Eligible Participants and Contribution Rates
To participate the employee, whether full-time or part-time, must be at least 18 years old and have either an SSN or an ITIN. (A sole proprietor or partner in a partnership that is an eligible employer also qualifies to participate.) The default contribution rate for each employee is 5% of gross pay but employees can opt out of the program or change their contribution rate at any time. The minimum contribution rate is 1% and the maximum is 100% of available compensation up to the federal annual IRA contribution limits. An employee who doesn’t opt out will be enrolled automatically after 30 days. The contribution percentage automatically increases by 1% each year starting January 1, 2020, up to a maximum contribution rate of 8%, but the employee can choose to opt out of automatic escalation.
Employees can join the program on their own if they do not have access to a retirement savings plan through their employer. Those who choose to self-enroll in CalSavers separate from an employer arrangement need to link their bank account to their CalSavers account through the CalSavers website.
Participating employees should be mindful of the AGI limitations for contributing to Roth IRAs and the annual IRA contribution limitations to avoid over-contributions that could result in tax and penalty liabilities. According to the CalSavers web site, an employee who earns more than the Roth IRA income limits set by the federal government may need to opt out of CalSavers or recharacterize to a Traditional IRA. CalSavers offers savers the option to recharacterize their contributions to a Traditional IRA. This action can be completed online.
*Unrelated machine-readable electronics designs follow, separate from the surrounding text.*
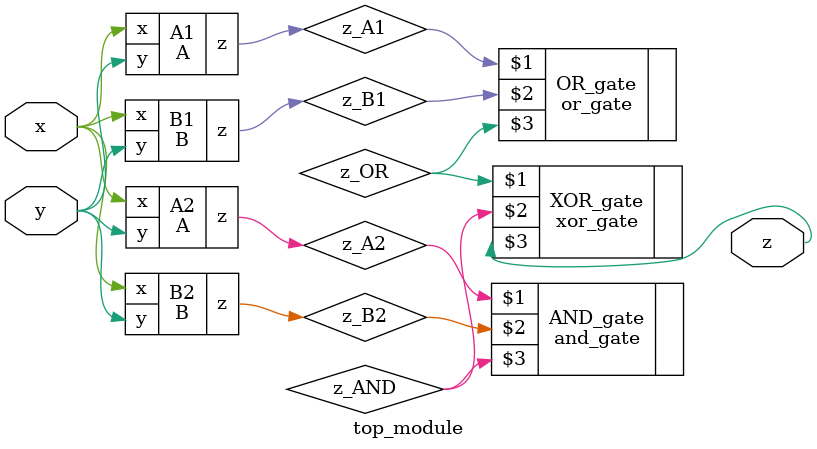
<source format=sv>
module A(
	input x,
	input y,
	output z);
	
	assign z = (x ^ y) & x;
	
endmodule
module B(
	input x,
	input y,
	output z);
	
	always @(x, y)
	begin
		case({x, y})
			2'b00: z = 1'b1;
			2'b01: z = 1'b0;
			2'b10: z = 1'b0;
			2'b11: z = 1'b1;
		endcase
	end
	
endmodule
module top_module(
	input x,
	input y,
	output z);
	
	wire z_A1, z_A2, z_B1, z_B2, z_OR, z_AND;
	
	A A1(x, y, z_A1);
	A A2(x, y, z_A2);
	B B1(x, y, z_B1);
	B B2(x, y, z_B2);
	
	or_gate OR_gate(z_A1, z_B1, z_OR);
	and_gate AND_gate(z_A2, z_B2, z_AND);
	
	xor_gate XOR_gate(z_OR, z_AND, z);
	
endmodule

</source>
Potential Employer Penalty
AB 102, signed by the governor June 29, 2020, added Government Code Sec 100033(b)(2) that allows the CalSavers Retirement Savings Board (CRSB) to penalize an eligible employer that, without good cause, fails to allow its eligible employees to participate in the CalSavers Retirement Savings Program. The penalty is $250 per eligible employee and an additional $500 per eligible employee if noncompliance continues. The FTB is tasked with issuing the first notice of penalty after being informed of the employer’s noncompliance by the CRSB; employers may appeal the penalty in writing to the FTB.
Administrative Fees
A fee to cover the costs of the administration of the program and operating expenses is collected in the form of an annual asset-based fee of 0.325% to 0.49%, , depending on the employee’s investment choice, plus a fixed fee of $4.50 per quarter. This means the employee will pay between 33 cents and 49 cents per year for every $100 in their account, based on their investment choice, plus a quarterly fixed fee of $4.50. The employer does not receive any of the fee.